In the previous post – H – How to Get Prototypes Done – we pointed to a variety of resources to find help with prototyping including local universities, local inventors groups and others.

As I alluded to in that previous post, there are countless blogs and articles written concerning prototyping for inventors – which is good. But all of the discussion creates a perception that there is a “proper” or “correct” way to get your prototypes done – which is bad. Why? Every product is unique and, therefore, prototype requirements are also unique. It may be cliche, but the best way is what works best for you.

If you know what to expect from the process, then you can feel more confident that the path you are pursuing will be productive for you.
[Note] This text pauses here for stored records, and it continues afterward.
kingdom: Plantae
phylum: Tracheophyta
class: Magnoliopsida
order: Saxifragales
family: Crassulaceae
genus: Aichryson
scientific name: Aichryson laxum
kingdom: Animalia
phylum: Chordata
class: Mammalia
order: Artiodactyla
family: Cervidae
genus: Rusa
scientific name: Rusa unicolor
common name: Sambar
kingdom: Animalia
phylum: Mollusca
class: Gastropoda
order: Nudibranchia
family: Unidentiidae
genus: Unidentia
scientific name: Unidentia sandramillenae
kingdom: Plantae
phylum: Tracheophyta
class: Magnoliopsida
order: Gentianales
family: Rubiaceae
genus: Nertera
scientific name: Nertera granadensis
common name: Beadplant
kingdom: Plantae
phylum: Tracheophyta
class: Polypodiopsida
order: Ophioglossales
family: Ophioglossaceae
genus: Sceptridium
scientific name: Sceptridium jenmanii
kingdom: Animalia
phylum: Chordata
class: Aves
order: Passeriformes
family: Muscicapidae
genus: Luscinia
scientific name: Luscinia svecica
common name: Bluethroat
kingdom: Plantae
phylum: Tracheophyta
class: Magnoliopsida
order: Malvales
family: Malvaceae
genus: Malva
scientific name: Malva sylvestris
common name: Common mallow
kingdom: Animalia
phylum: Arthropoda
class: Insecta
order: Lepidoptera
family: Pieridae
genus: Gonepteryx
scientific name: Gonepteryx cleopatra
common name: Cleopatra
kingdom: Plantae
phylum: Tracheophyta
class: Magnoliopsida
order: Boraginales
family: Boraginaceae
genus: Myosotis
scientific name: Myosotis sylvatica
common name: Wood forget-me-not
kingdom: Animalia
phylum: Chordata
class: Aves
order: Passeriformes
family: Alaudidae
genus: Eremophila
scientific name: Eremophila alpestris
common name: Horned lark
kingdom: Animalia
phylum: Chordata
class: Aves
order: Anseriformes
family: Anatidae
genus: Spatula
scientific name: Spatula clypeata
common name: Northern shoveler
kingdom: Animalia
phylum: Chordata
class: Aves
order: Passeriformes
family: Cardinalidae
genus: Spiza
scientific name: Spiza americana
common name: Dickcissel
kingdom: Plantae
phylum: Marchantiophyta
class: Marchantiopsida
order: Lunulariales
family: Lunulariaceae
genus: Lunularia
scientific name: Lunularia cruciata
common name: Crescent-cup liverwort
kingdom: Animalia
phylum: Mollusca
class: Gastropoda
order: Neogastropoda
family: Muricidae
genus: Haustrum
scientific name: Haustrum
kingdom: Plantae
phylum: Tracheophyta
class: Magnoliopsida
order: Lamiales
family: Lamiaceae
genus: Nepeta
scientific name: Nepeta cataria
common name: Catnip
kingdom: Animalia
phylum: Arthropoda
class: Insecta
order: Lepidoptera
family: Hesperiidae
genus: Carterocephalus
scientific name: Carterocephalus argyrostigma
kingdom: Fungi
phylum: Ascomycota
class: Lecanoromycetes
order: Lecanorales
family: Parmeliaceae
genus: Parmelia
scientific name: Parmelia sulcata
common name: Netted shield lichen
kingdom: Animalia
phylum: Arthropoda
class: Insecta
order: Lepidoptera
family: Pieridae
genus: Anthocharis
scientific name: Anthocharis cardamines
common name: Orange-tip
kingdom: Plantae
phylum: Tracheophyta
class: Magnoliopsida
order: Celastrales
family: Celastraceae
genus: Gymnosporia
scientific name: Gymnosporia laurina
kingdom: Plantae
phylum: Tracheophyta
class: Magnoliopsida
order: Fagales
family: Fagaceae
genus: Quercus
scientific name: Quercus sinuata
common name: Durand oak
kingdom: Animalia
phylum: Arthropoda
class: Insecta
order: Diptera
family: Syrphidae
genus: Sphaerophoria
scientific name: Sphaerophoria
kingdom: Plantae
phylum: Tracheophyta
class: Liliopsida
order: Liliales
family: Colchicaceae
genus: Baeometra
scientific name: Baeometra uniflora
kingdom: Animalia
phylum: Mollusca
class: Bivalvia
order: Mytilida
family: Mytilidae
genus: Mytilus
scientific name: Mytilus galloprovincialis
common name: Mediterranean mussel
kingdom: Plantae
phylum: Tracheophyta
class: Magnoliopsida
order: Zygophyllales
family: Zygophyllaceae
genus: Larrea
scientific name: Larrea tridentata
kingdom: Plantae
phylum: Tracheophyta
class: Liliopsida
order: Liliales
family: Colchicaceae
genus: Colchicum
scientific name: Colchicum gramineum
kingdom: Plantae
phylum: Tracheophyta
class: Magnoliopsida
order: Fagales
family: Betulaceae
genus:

So, let’s talk about what to expect from the process with a few guidelines:

• Initial prototypes, even if crude, are of value
• The prototype process is not a “straight line”
• Anyone who helps you with prototypes should be willing to sign an NDA

Inventors are typically detail-oriented and tend towards being perfectionists. Sometimes they worry excessively about making their first prototype “just right.” This reluctance is counter-productive and can actually slow the process unnecessarily. Just get started and better designs and answers will come along the way.

Valuable insights come from constructing imperfect prototypes and examining the result. For my Savvy Caddy wallet, I initially wanted to round the corners of the wallet to make it easier to retrieve it from a back pocket. As I examined an early prototype (without rounded corners), it quickly became obvious that rounding the corners would substantially increase manufacturing costs with minimal perceived benefit to consumers.

Anyone who assists you with constructing prototypes should be willing to sign an NDA (non-disclosure agreement) and they should have no ownership of either your IP or your product (unless you choose to provide that to them). If they push back on the NDA, consider looking for someone else to assist you.